Someone recently asked me how long it took me to find a positive way of dealing with the diagnosis of our son. This is a tricky question because I know I have notoriously been a positive person my entire life.
My glass is (almost) always half full. But I will tell you that upon receiving our son’s diagnosis my cup was empty here and there, and I still have my days when my cup tends to tip over and before I know it I am in tears in my kitchen without warning.
Staying positive isn’t easy. Staying positive while caring for a medically fragile child is hard.
Keeping a “never give up” attitude day after day for years can be exhausting.
But I will search for hope in the darkness rather than sit there with my head in my hands.
I will lend a hand and lift up those around me even when I feel depleted. Because it’s my choice.
I have a choice, we all do. This is the life we’ve been given. The cards we’ve been dealt.
“You don’t have the right to the cards you believe you should have been dealt. You have an obligation to play the hell out of the ones you’re holding.” Cheryl Strayed
Our son was born with congenital disorder of glycosylation; a rare, life-threatening disorder.
● ● ●
* [Exercise tasks]
**a.** Do these statements agree with the essay on staying positive? (i) The writer's son was born with congenital disorder of glycosylation. (ii) The writer calls staying positive while caring for a medically fragile child easy. (iii) The writer says that since the diagnosis they have never ended up in tears. Answer yes or no for each, quoting the words of the essay that decide it.
**b.** Can you extract the passage of the essay on staying positive starting at "Someone recently asked" and ending at "it’s my choice."?
These items have no connection to the essay on staying positive.

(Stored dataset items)
● ● ●
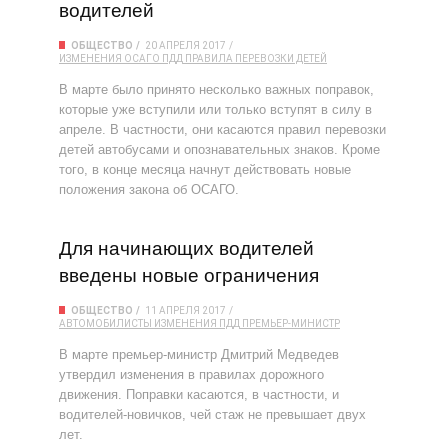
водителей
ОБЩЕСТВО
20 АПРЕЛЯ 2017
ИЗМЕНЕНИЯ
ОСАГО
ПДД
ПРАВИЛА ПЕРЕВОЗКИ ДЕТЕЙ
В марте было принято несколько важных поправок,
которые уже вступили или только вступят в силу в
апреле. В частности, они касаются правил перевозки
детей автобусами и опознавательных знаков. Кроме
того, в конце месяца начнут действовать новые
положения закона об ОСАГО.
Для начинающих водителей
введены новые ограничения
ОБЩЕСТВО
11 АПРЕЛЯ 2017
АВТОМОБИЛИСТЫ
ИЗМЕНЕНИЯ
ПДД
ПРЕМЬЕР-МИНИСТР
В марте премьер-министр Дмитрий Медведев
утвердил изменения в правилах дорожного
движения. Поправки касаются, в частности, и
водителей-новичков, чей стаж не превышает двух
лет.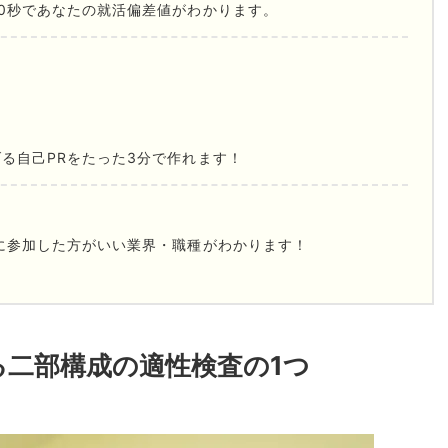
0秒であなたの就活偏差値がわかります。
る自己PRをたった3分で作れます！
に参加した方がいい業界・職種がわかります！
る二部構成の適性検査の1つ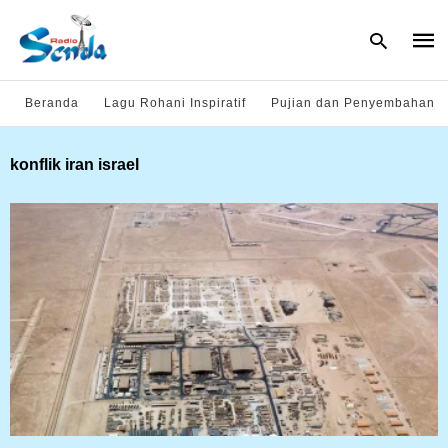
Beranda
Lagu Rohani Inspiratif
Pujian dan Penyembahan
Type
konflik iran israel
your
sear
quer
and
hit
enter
● ● ●
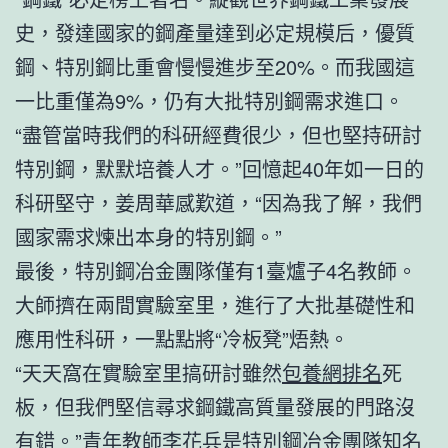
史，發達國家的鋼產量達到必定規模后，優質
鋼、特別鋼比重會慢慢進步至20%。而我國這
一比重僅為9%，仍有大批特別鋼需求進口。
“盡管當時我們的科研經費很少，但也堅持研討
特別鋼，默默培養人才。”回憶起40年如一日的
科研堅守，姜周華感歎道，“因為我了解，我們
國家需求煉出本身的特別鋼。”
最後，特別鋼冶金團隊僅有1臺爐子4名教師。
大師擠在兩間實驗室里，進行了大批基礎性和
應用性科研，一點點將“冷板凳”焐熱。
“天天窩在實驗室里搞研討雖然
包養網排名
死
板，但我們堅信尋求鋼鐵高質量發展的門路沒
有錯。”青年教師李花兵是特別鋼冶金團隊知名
● ● ●
* [Expected results]
**a.**
(i) Yes: "Our son was born with congenital disorder of glycosylation; a rare, life-threatening disorder."
(ii) No: "Staying positive while caring for a medically fragile child is hard."
(iii) No: "before I know it I am in tears in my kitchen without warning."

**b.**
Someone recently asked me how long it took me to find a positive way of dealing with the diagnosis of our son. This is a tricky question because I know I have notoriously been a positive person my entire life.
My glass is (almost) always half full. But I will tell you that upon receiving our son’s diagnosis my cup was empty here and there, and I still have my days when my cup tends to tip over and before I know it I am in tears in my kitchen without warning.
Staying positive isn’t easy. Staying positive while caring for a medically fragile child is hard.
Keeping a “never give up” attitude day after day for years can be exhausting.
But I will search for hope in the darkness rather than sit there with my head in my hands.
I will lend a hand and lift up those around me even when I feel depleted. Because it’s my choice.